Some of the recently information included in official police statements and media interviews by senior officers – reported, I assume, with some element of privilege – would have given any newspaper lawyer of my acquaintance the hebee-gebees had they turned up in a reporter's copy. Principal offenders are Greater Manchester Police, who seem to have decided that the alleged crimes of Dale Cregan are so heinous that the substantial risk of serious prejudice simply doesn't apply to him.

And if you're finding this as bewildering as I am, stand by for another confused law introduced this week which now grants teachers such as Jeremy Forrest – finally found, we are told, as a result of media coverage – automatic anonymity unless that has been overturned by a magistrate.

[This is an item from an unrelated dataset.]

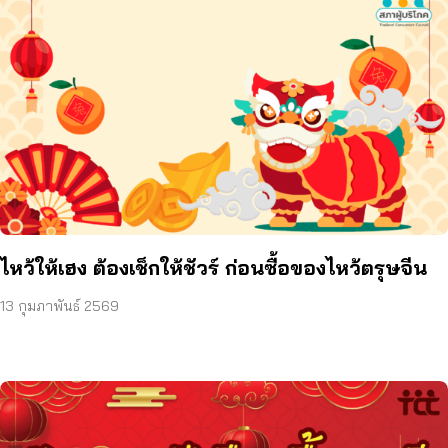
ไหว้ให้เฮง ต้องเช็กให้ชัวร์ ก่อนซื้อของไหว้ตรุษจีน
13 กุมภาพันธ์ 2569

There are a number of reasons why this is a bad law, and one vigorously opposed by the Society of Editors. The Department of Education blithely insists that media organisations would be able to go to court and apply for an order lifting teacher anonymity: “This will not affect cases like the one currently getting national attention.”

Bollocks. We all know what happens once the expensive and time-consuming option of going to law involves. Any application would be bound to be opposed, and once the social workers, the probation officers, the psychiatrists, the unions, the Leveson-lovers and any other assorted do-gooders got involved, any sense of urgency would have been long lost and pursuing the application would have become as pointless as playing Scissors-Paper-Brick with Abu Hamza.

There is also, on the more pragmatic level that never occurs to law-makers, the playground dilemma. If a child claims to have been assaulted, his or her parents would be forbidden from discussing it with other parents or even with teachers. It's a legalised conspiracy of silence, which does nothing for child safety and everything to protect the accused and we already have laws for that. If only someone would remind the police…

A COUPLE of weeks ago I wrote about the human toll of the relentless 'reorganisation' of our industry; of those hard-working professionals who now faced the mortgage, marriage and even health-related impact of what might, in some cases, turn out to be an ill-fated flight of fancy on the part of a greedy and misguided management. For that I was branded a 'Luddite' on the Press Gazette website.

Well if caring about fellow journalists who now face vastly changed lives because of the ineptitude and intransigence of others further up the food chain, then I plead guilty. And that was before it was triumphantly announced that Northcliffe had managed to shed another 298 jobs in the last year alone. Doubles and dole queues all round!